* _ASSIGNMENT_:
Copy every line of the records below word for word, but leave the pictures out of your answer.
/---
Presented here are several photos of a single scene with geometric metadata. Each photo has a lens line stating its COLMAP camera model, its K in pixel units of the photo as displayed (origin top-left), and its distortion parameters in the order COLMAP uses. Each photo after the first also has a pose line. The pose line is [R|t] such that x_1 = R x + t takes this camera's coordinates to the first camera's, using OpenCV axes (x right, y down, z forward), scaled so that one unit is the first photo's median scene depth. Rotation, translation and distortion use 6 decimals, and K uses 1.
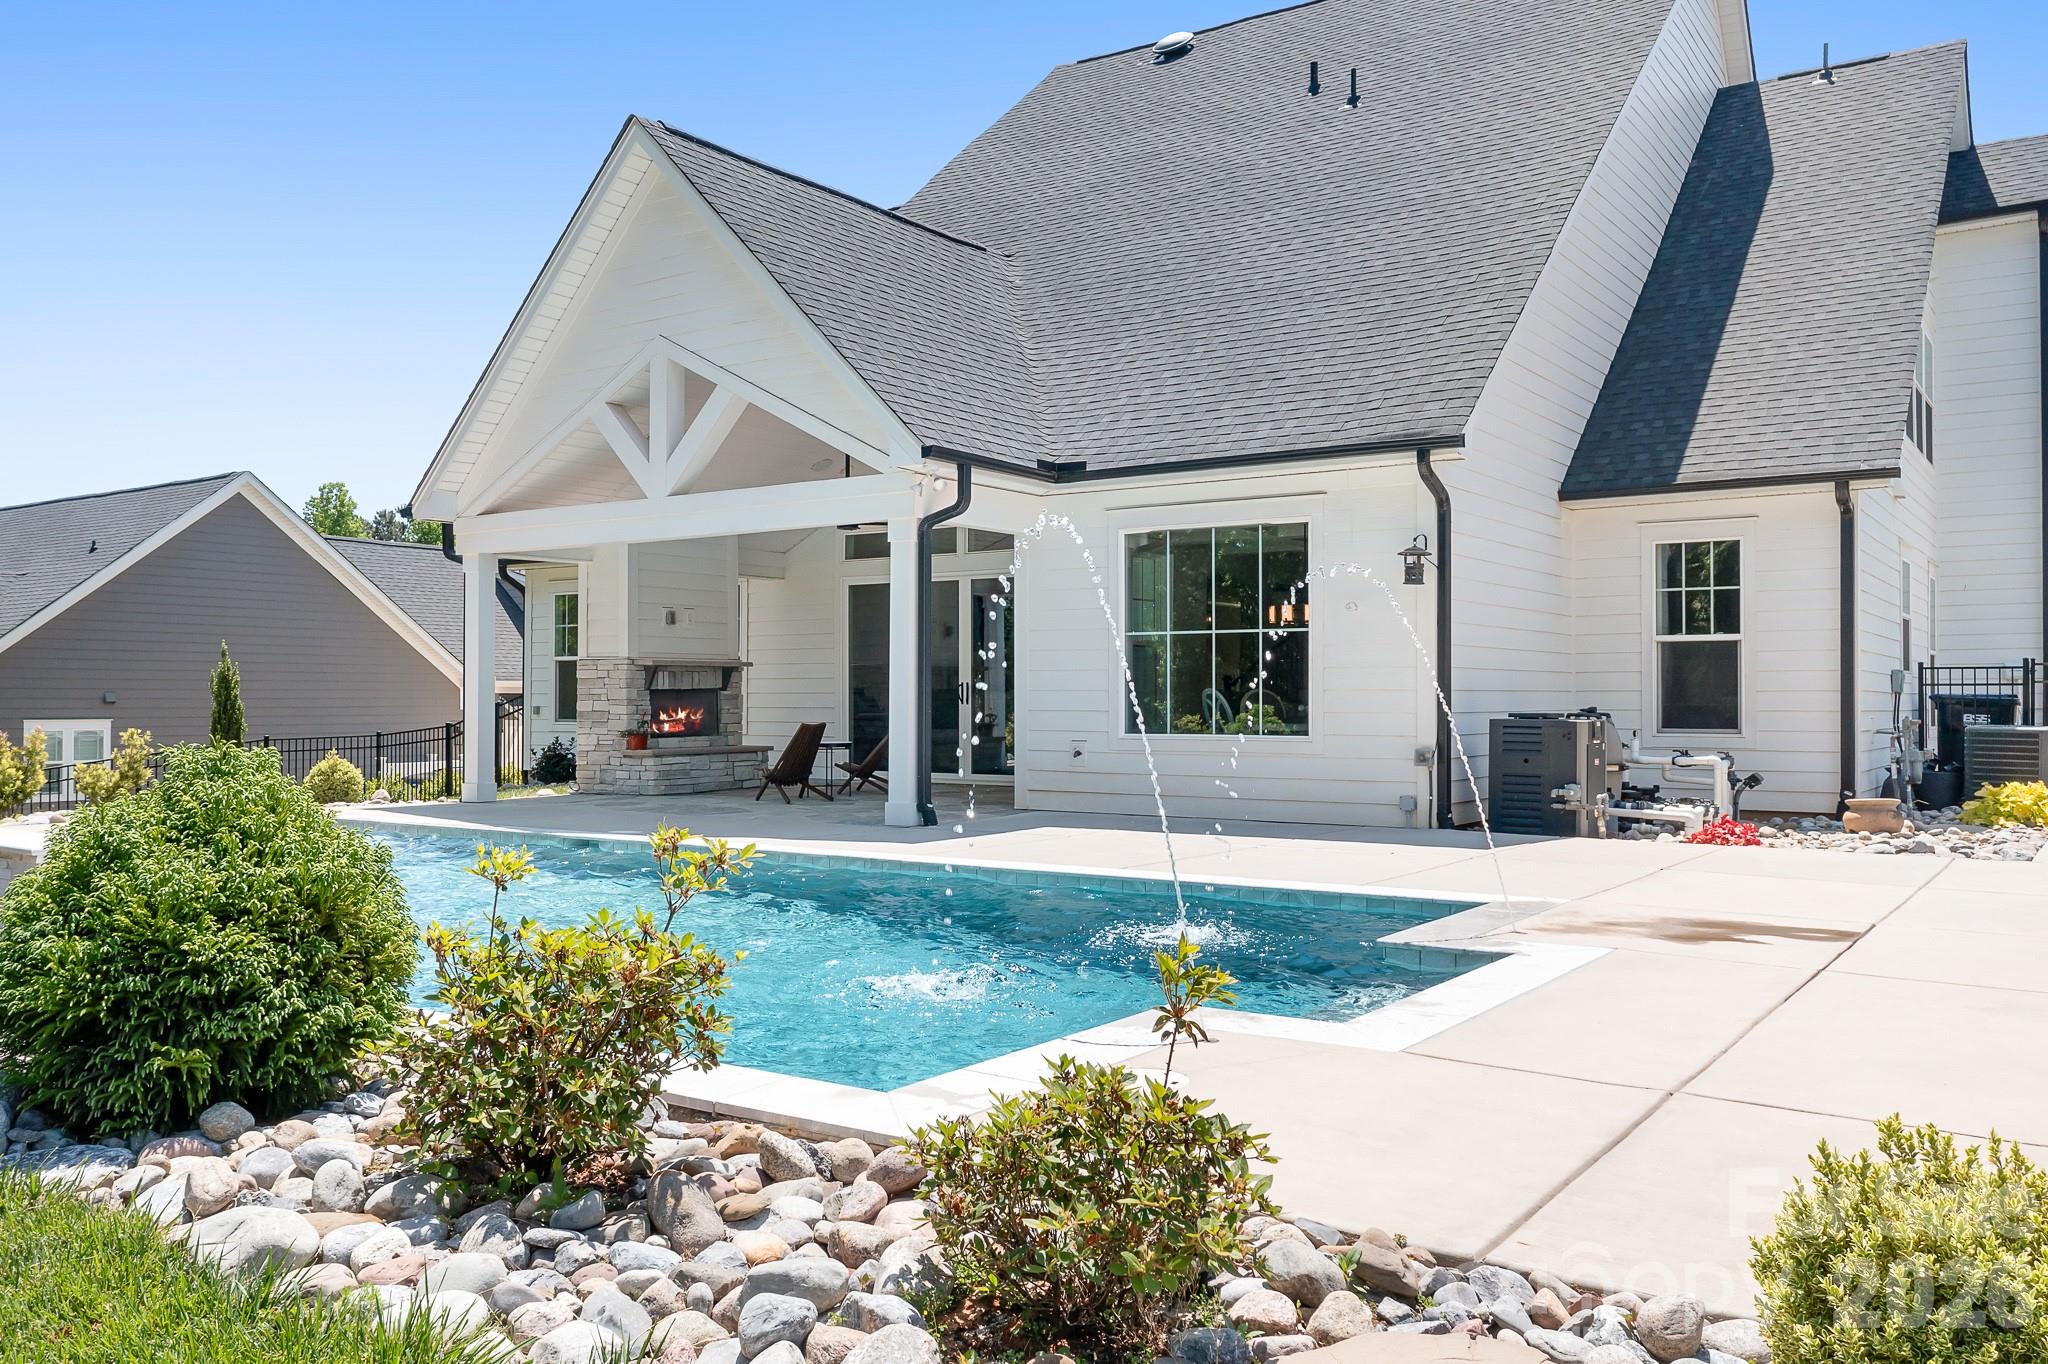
lens RADIAL K [[1628.2, 0, 1016.2], [0, 1628.2, 683.2], [0, 0, 1]] dist [-0.009528, 0.000979]
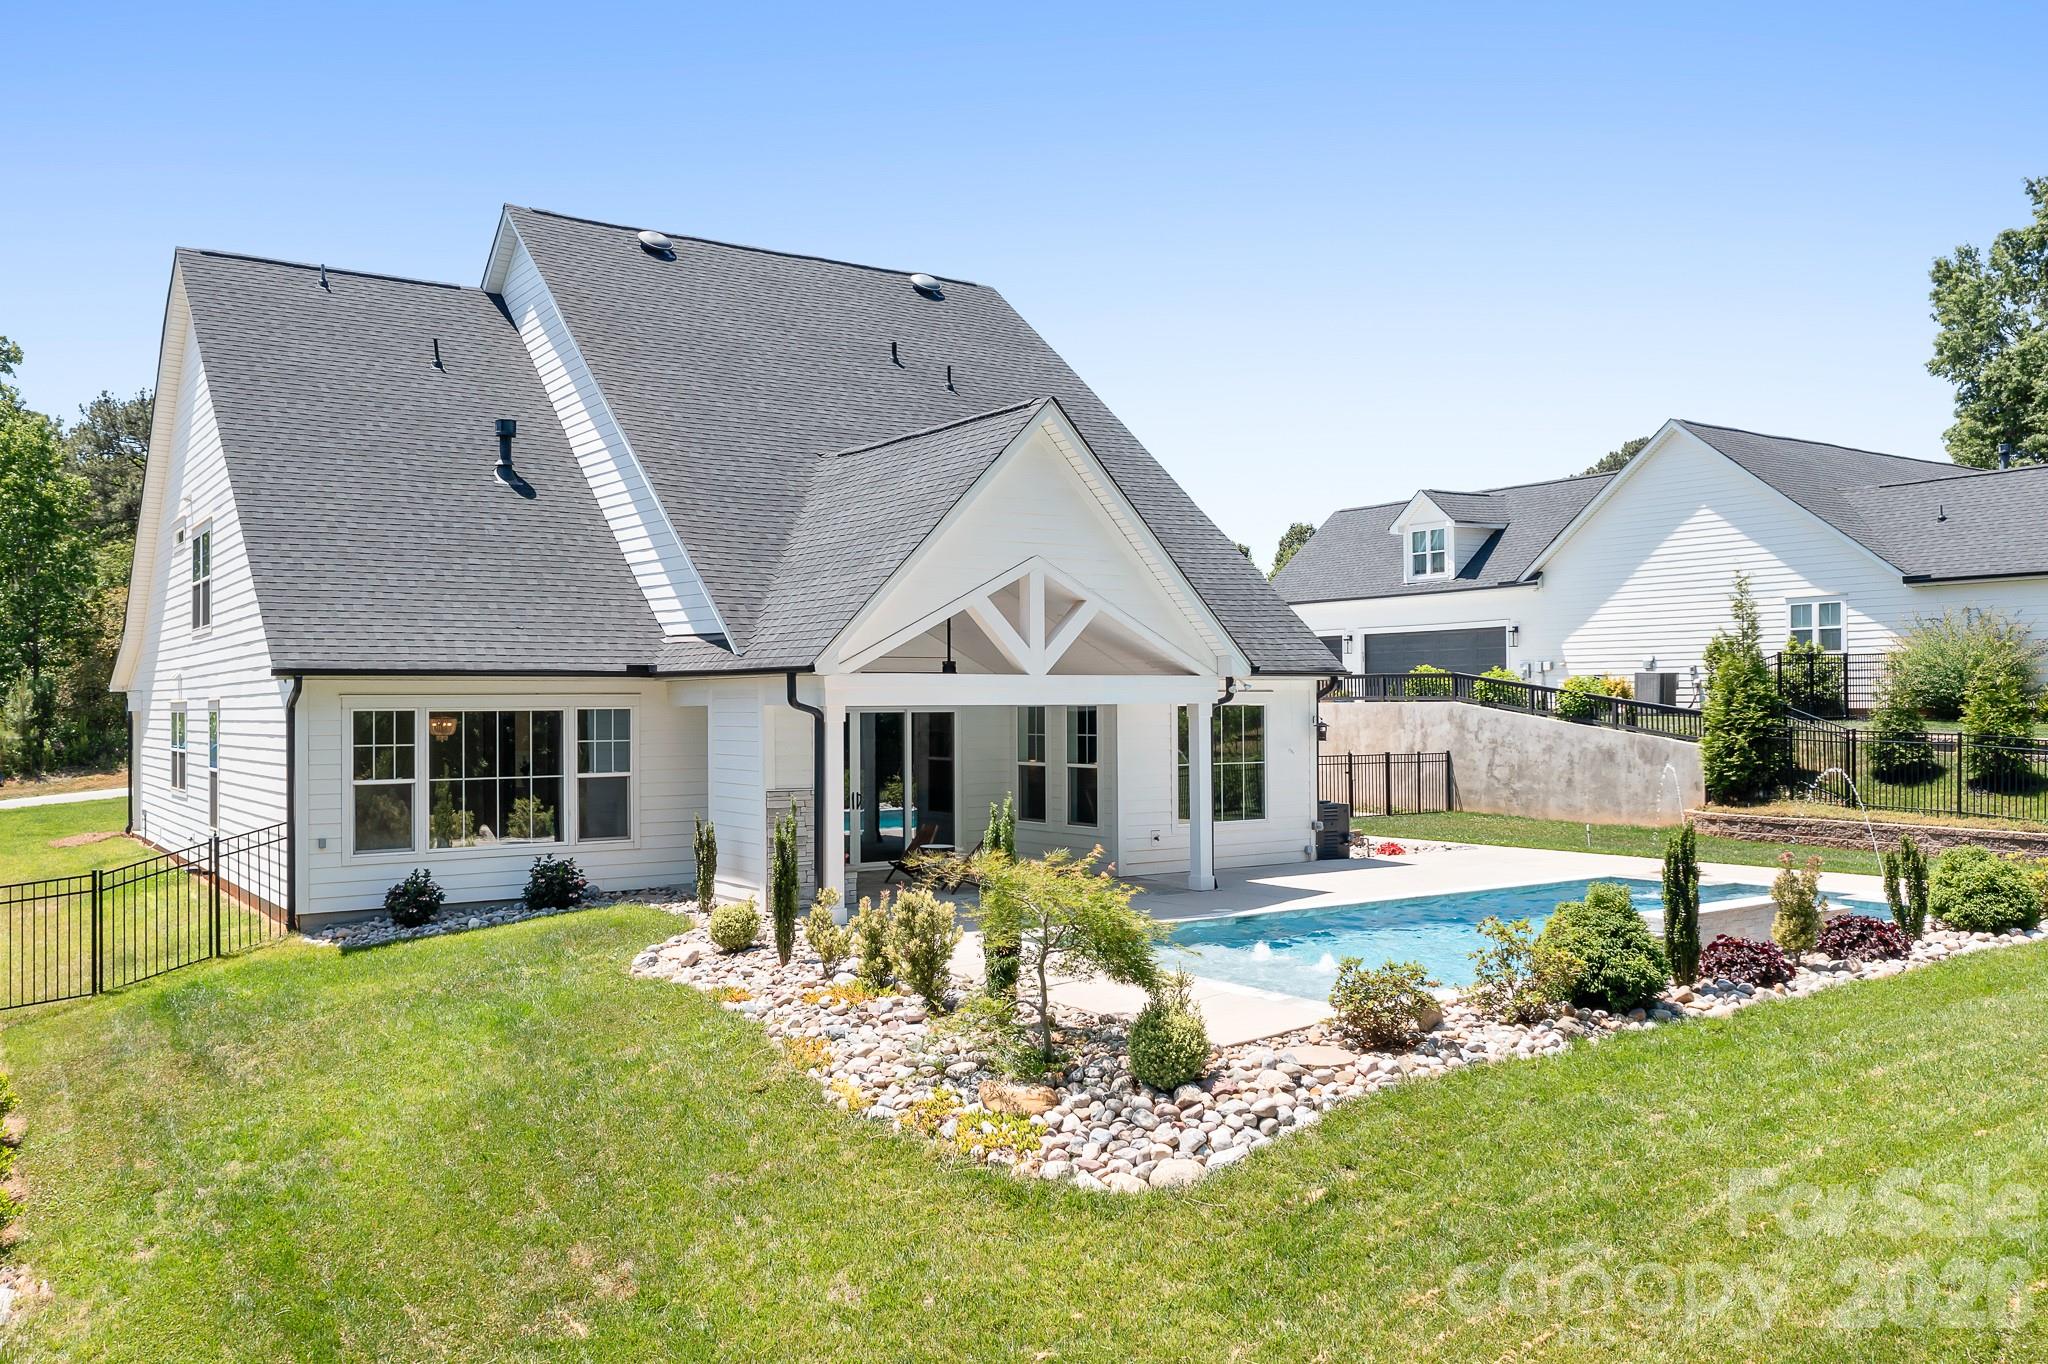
lens RADIAL K [[1628.2, 0, 1016.2], [0, 1628.2, 683.2], [0, 0, 1]] dist [-0.009528, 0.000979]
pose [[0.350589, 0.010596, 0.936469, -1.523751], [-0.001932, 0.999942, -0.010591, -0.093812], [-0.936527, 0.001903, 0.350589, 0.547929]]
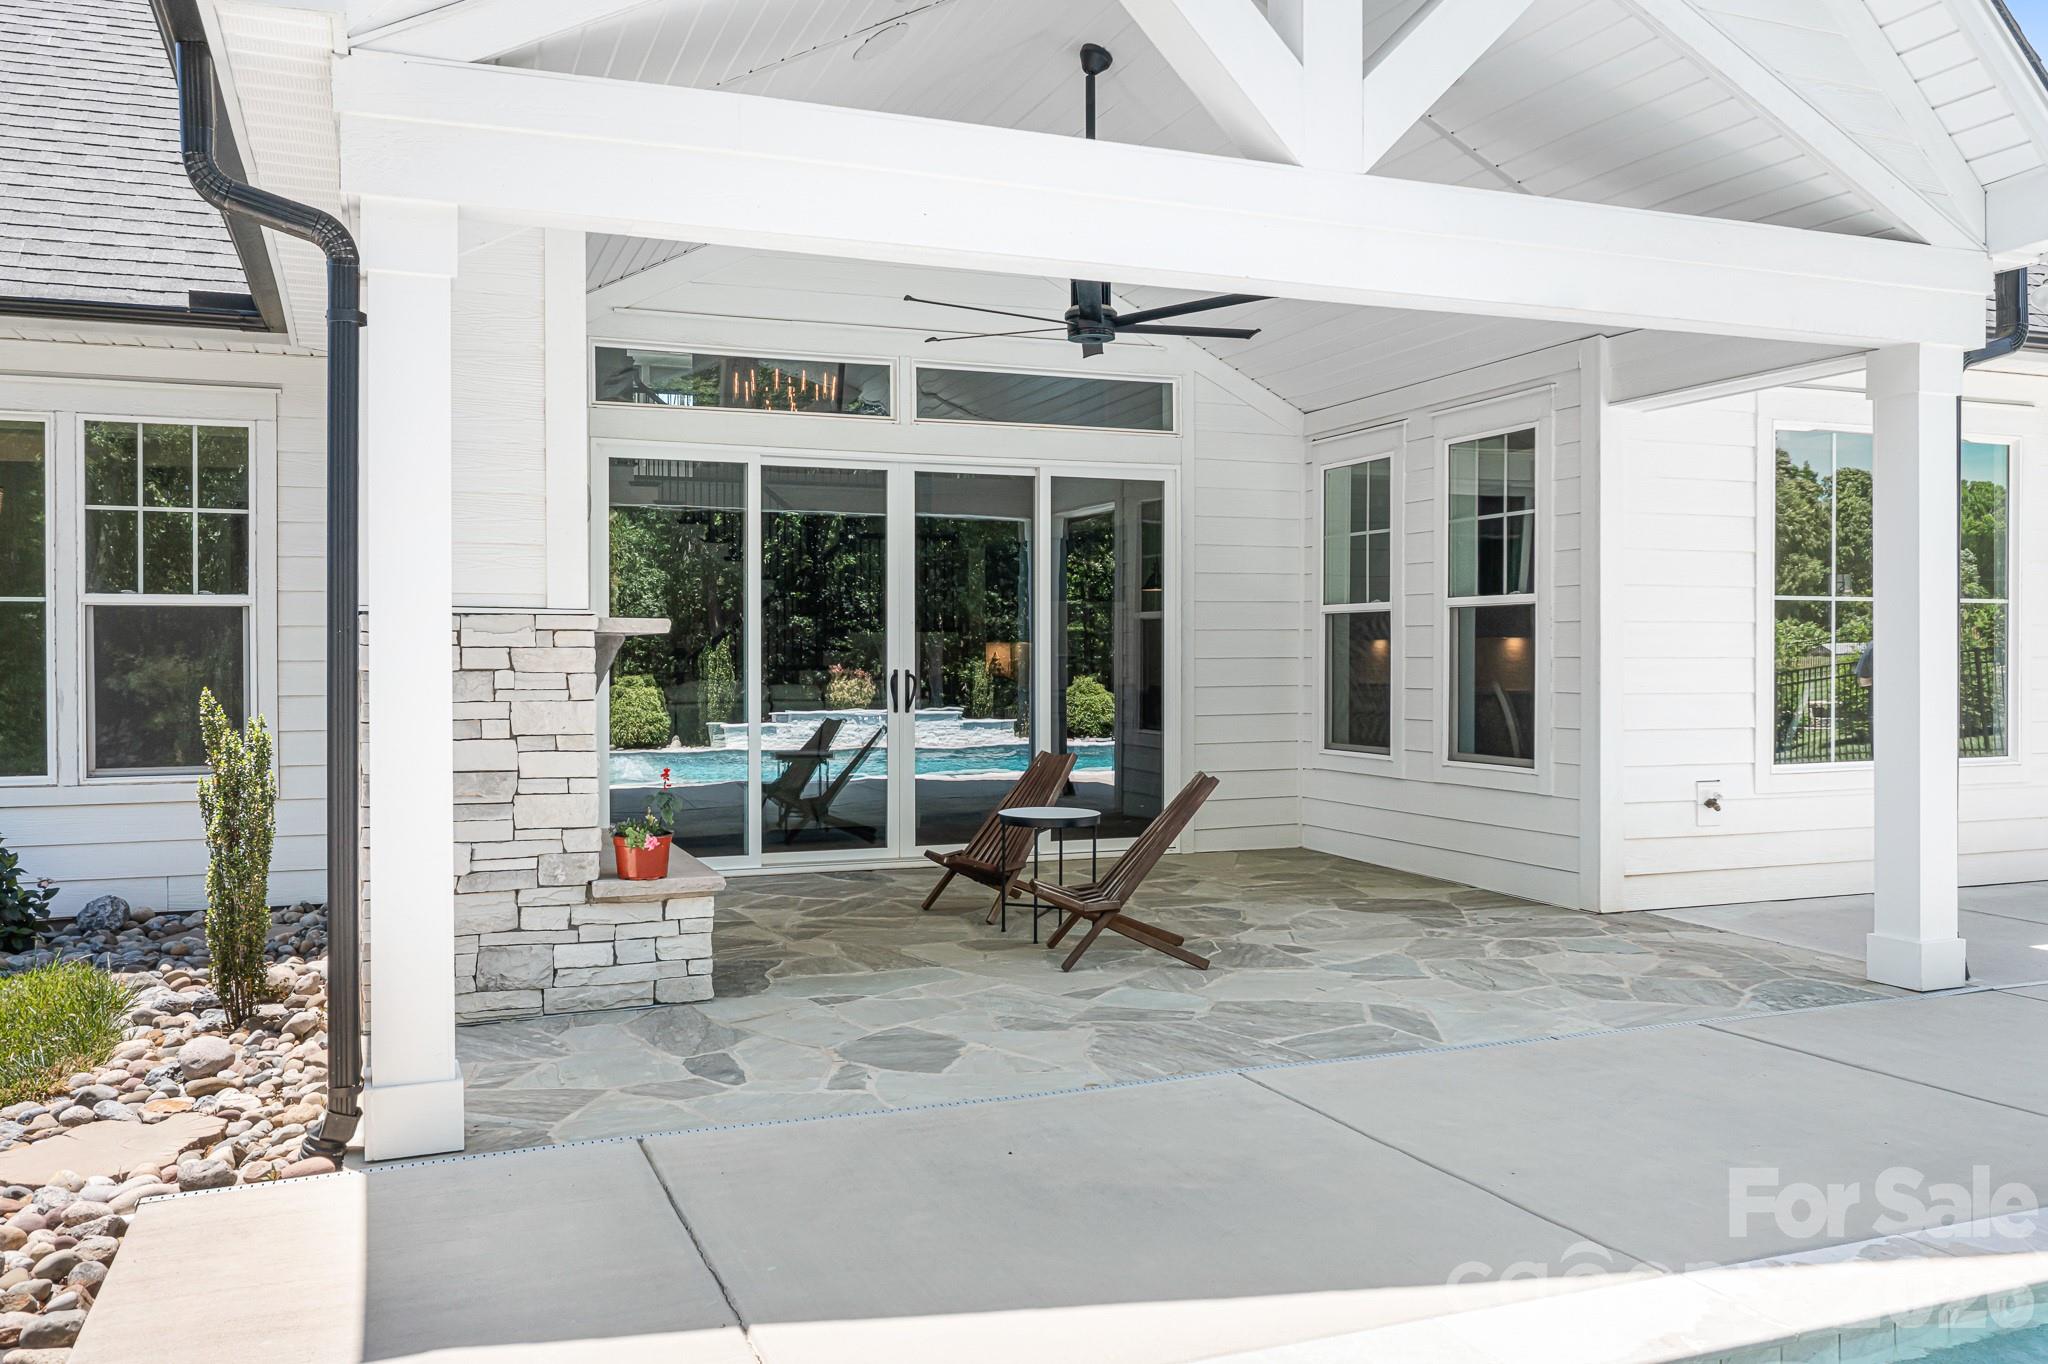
lens RADIAL K [[1628.2, 0, 1016.2], [0, 1628.2, 683.2], [0, 0, 1]] dist [-0.009528, 0.000979]
pose [[0.551661, -0.012641, 0.833973, -0.561227], [-0.006114, 0.999797, 0.019199, -0.008536], [-0.834046, -0.015691, 0.551472, 0.875998]]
\---
* _OUTPUT OF THE TASK_:
Presented here are several photos of a single scene with geometric metadata. Each photo has a lens line stating its COLMAP camera model, its K in pixel units of the photo as displayed (origin top-left), and its distortion parameters in the order COLMAP uses. Each photo after the first also has a pose line. The pose line is [R|t] such that x_1 = R x + t takes this camera's coordinates to the first camera's, using OpenCV axes (x right, y down, z forward), scaled so that one unit is the first photo's median scene depth. Rotation, translation and distortion use 6 decimals, and K uses 1.
lens RADIAL K [[1628.2, 0, 1016.2], [0, 1628.2, 683.2], [0, 0, 1]] dist [-0.009528, 0.000979]
lens RADIAL K [[1628.2, 0, 1016.2], [0, 1628.2, 683.2], [0, 0, 1]] dist [-0.009528, 0.000979]
pose [[0.350589, 0.010596, 0.936469, -1.523751], [-0.001932, 0.999942, -0.010591, -0.093812], [-0.936527, 0.001903, 0.350589, 0.547929]]
lens RADIAL K [[1628.2, 0, 1016.2], [0, 1628.2, 683.2], [0, 0, 1]] dist [-0.009528, 0.000979]
pose [[0.551661, -0.012641, 0.833973, -0.561227], [-0.006114, 0.999797, 0.019199, -0.008536], [-0.834046, -0.015691, 0.551472, 0.875998]]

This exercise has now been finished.